JOB ITEM: Return all lines in the material below that contain "ngoài".

EXCERPTED RECORDS:

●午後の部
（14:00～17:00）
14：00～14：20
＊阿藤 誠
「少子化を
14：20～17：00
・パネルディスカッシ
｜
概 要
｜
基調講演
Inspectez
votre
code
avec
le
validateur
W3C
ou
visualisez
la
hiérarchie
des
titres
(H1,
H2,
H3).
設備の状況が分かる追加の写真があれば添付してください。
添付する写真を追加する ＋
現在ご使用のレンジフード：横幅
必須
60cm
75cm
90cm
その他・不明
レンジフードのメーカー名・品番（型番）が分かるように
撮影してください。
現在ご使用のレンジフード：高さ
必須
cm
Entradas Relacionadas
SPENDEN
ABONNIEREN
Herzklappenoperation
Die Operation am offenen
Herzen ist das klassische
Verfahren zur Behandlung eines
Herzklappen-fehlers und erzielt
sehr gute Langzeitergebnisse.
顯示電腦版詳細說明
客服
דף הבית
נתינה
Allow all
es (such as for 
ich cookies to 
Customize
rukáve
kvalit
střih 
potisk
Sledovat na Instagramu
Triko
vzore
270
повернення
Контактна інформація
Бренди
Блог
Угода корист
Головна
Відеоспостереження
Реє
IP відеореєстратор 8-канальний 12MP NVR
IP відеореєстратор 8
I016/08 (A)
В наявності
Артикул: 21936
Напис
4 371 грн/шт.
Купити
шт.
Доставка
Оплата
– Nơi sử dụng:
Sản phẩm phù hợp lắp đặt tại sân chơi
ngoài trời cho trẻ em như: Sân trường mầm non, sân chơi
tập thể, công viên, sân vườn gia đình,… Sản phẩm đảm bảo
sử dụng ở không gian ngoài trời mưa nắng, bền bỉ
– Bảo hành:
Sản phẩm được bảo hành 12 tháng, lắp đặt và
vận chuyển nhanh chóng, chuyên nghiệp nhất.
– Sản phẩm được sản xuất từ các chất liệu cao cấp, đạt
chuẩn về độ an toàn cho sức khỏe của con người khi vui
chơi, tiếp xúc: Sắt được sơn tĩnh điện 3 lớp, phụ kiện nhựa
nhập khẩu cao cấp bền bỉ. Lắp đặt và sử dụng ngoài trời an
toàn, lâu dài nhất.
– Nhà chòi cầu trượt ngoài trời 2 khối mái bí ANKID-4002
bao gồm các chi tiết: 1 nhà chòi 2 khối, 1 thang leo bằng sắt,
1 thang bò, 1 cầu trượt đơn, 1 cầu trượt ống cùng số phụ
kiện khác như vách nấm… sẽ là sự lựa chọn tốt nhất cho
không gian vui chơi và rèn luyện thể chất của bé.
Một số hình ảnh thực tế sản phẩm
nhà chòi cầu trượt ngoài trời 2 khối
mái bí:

RESPONSE TO THIS TASK:
ngoài trời cho trẻ em như: Sân trường mầm non, sân chơi
sử dụng ở không gian ngoài trời mưa nắng, bền bỉ
nhập khẩu cao cấp bền bỉ. Lắp đặt và sử dụng ngoài trời an
– Nhà chòi cầu trượt ngoài trời 2 khối mái bí ANKID-4002
nhà chòi cầu trượt ngoài trời 2 khối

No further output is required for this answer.